#### TEXT
#####

Have you ever heard of "upx"? The way it works is it compresses a binary, and then concatenates it after a stub of itself. The stub can be analyzed. At the time of writing, this stub does not contain an SHT (e_shnum is zero). The "conventional wisdom" then fails, even in the special case.

Then, we have go binaries. At the time of writing, I have an unstripped go binary whose final component is a .strtab. It could have easily been a program as well, of course (see above).

In short, this not only can happen, but it does happen.

The Birth of an Internet Myth

I believe that it takes two things for an internet myth to be born. First, the subject has to be something with the air of being inaccessible. Second, the proposed solution (the myth) must succeed often enough for it to be convincing. Someone that only looks at the given solution, tries it, and sees it work will then become a carrier.

Is that the case here? Well, ELF internals are certainly seen as fairly inaccessible. I doubt very many people actually came to the true format specification. Those that did, likely stopped at the graphic - not reading further (even a single page) since they had gotten their answer.

So why does it appear to work fairly often? The answer may surprise you. GNU Binutils' strip(1) appears to relocated the SHT to be the last part of an ELF file. Whether this is intentional or a coincidence would require reading its sources, which I’m not up for right now. As such, if you always ran your tests against something that went through a stripping, it is very likely that it would work often enough to be convincing.

So it is a combination of the following factors:

  • it’s information that appears inaccessible

  • if you do go and look it up in a hurry, it is very likely for you to make a faulty conclusion, due to the bad organization of the graphic

  • if you make the assumption that the graphic is correct, it will work by accident often enough to be convincing

But now you know better, right?

#####

#### RECORDS SHOWN
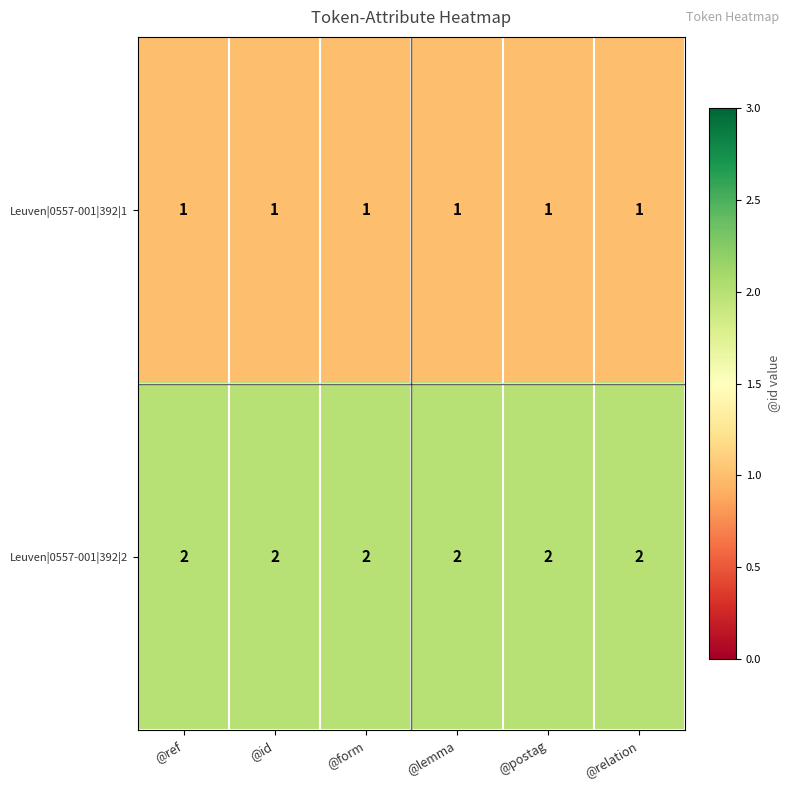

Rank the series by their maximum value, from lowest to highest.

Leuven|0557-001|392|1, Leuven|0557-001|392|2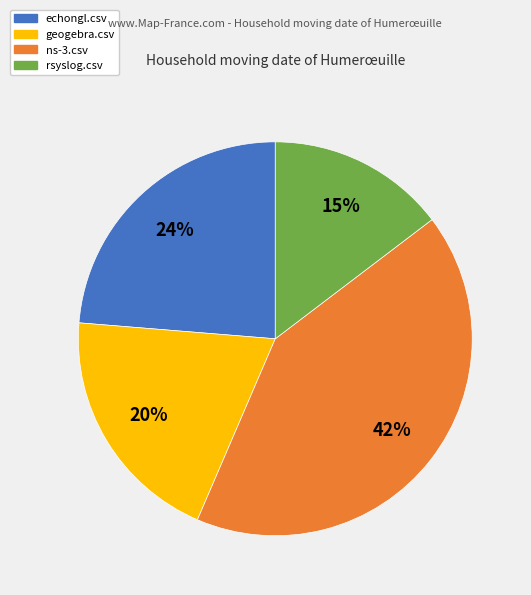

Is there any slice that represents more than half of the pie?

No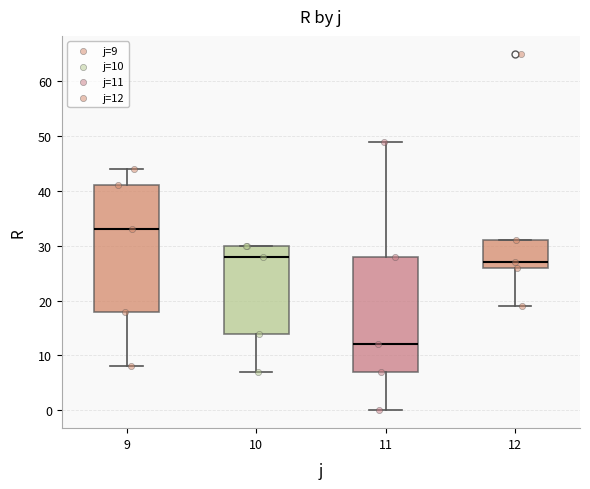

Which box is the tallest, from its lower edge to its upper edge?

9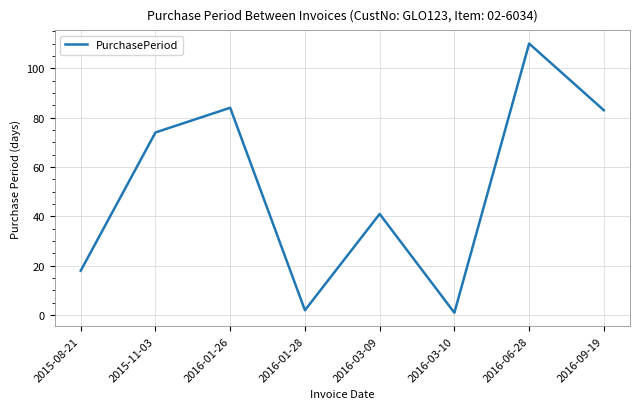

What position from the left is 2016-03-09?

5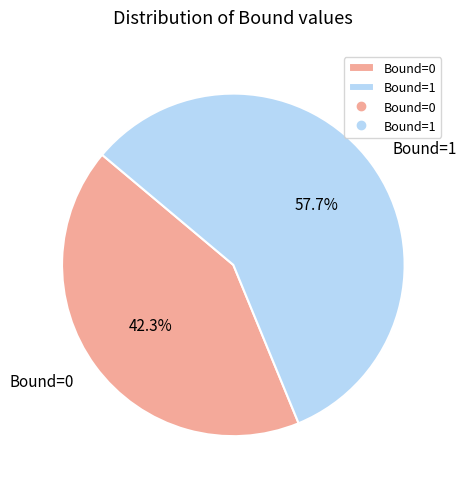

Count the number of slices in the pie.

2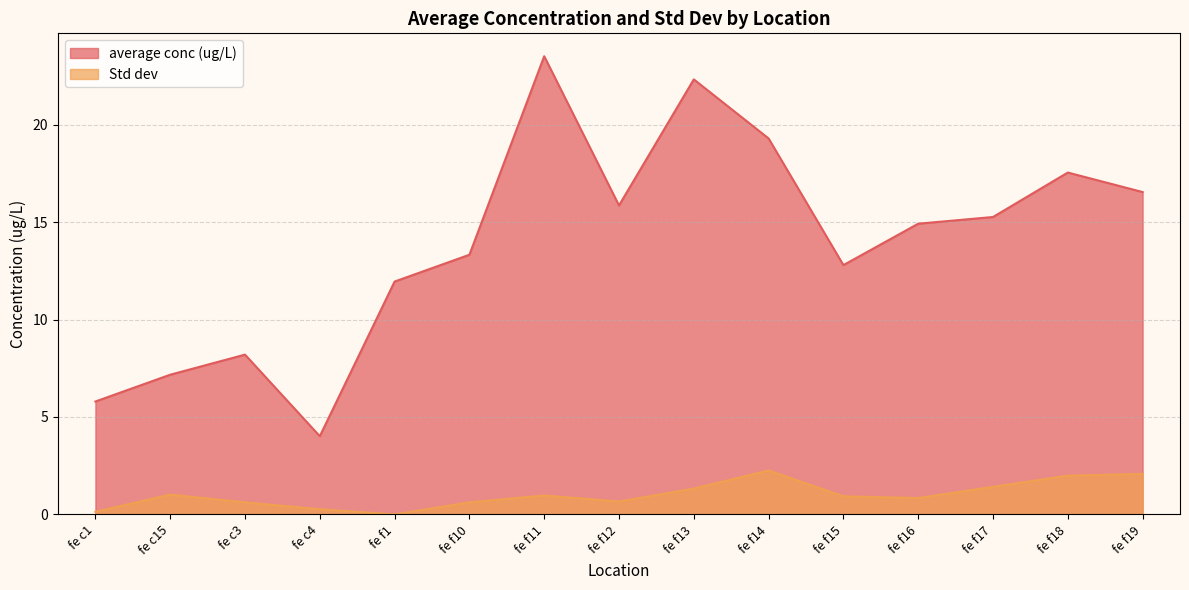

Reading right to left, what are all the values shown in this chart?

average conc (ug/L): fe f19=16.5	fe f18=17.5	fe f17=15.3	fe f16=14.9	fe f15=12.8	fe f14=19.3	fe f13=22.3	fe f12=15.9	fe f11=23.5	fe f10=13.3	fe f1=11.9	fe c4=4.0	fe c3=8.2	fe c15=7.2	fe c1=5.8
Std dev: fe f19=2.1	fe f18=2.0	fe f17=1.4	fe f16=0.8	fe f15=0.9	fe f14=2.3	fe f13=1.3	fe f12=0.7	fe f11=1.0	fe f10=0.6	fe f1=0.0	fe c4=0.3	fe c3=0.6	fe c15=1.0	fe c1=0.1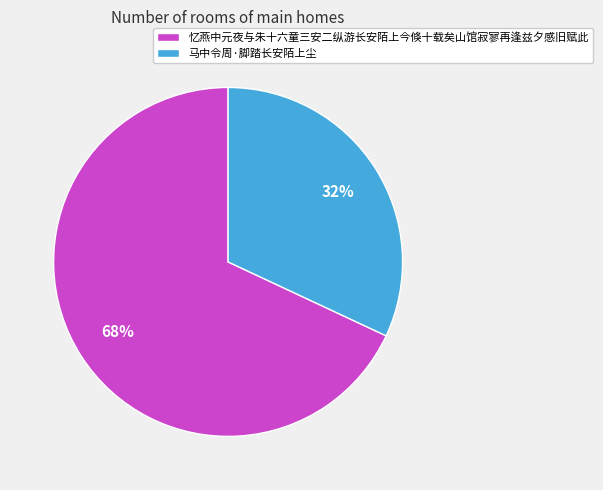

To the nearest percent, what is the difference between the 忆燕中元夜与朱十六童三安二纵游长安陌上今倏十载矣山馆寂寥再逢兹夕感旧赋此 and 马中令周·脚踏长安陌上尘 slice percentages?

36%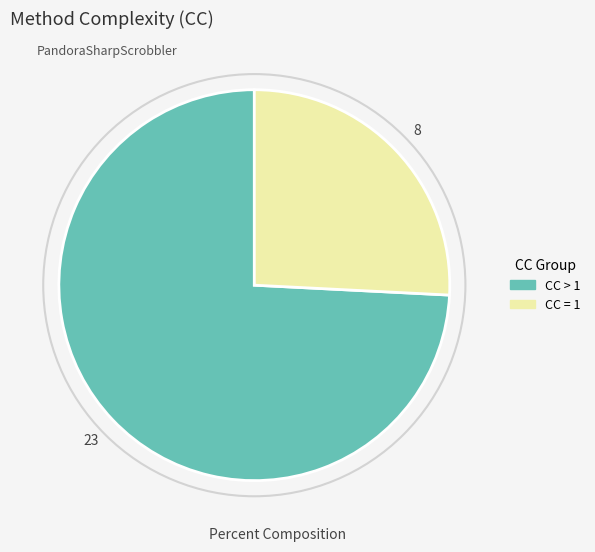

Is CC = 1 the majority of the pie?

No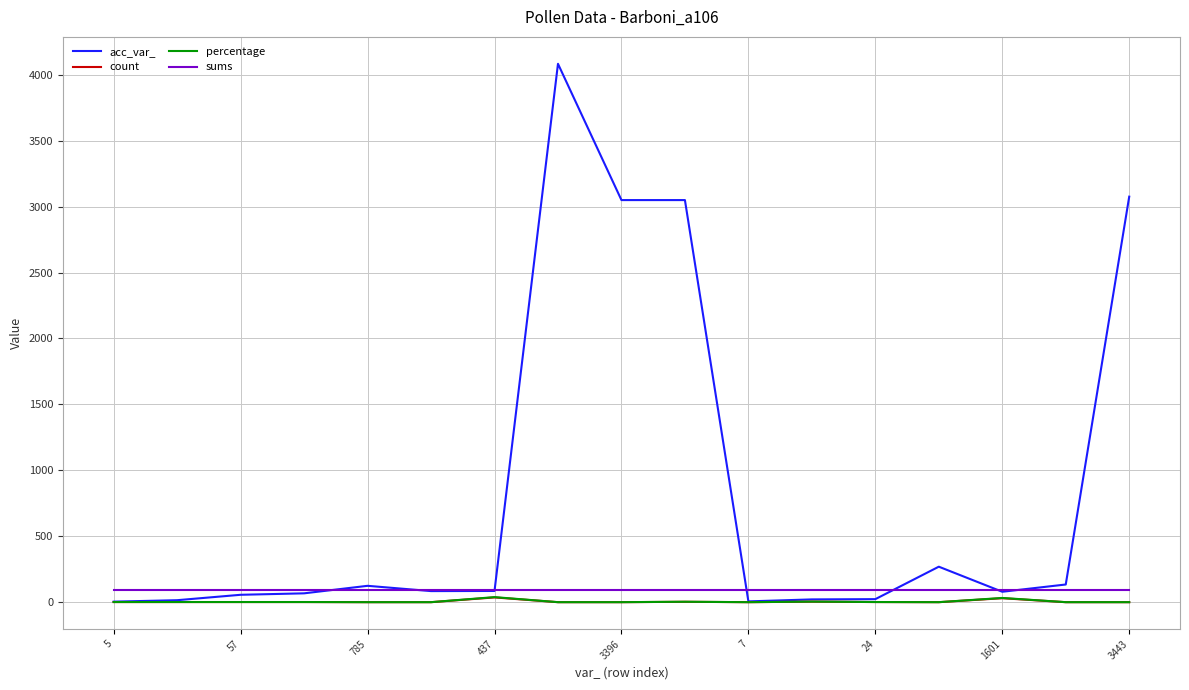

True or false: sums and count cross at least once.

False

#####

#### INSTRUCTIONS
1. List every factor that the passage on the ELF myth says combines to give rise to the myth.
2. Retype the section of the passage on the ELF myth that begins at the words "Have you ever" and stops after "it does happen.".

#### EXERCISE RESULTS
1.
- It's information that appears inaccessible.
- If you do go and look it up in a hurry, you are very likely to make a faulty conclusion, due to the bad organization of the graphic.
- If you make the assumption that the graphic is correct, it will work by accident often enough to be convincing.

2.
Have you ever heard of "upx"? The way it works is it compresses a binary, and then concatenates it after a stub of itself. The stub can be analyzed. At the time of writing, this stub does not contain an SHT (e_shnum is zero). The "conventional wisdom" then fails, even in the special case.

Then, we have go binaries. At the time of writing, I have an unstripped go binary whose final component is a .strtab. It could have easily been a program as well, of course (see above).

In short, this not only can happen, but it does happen.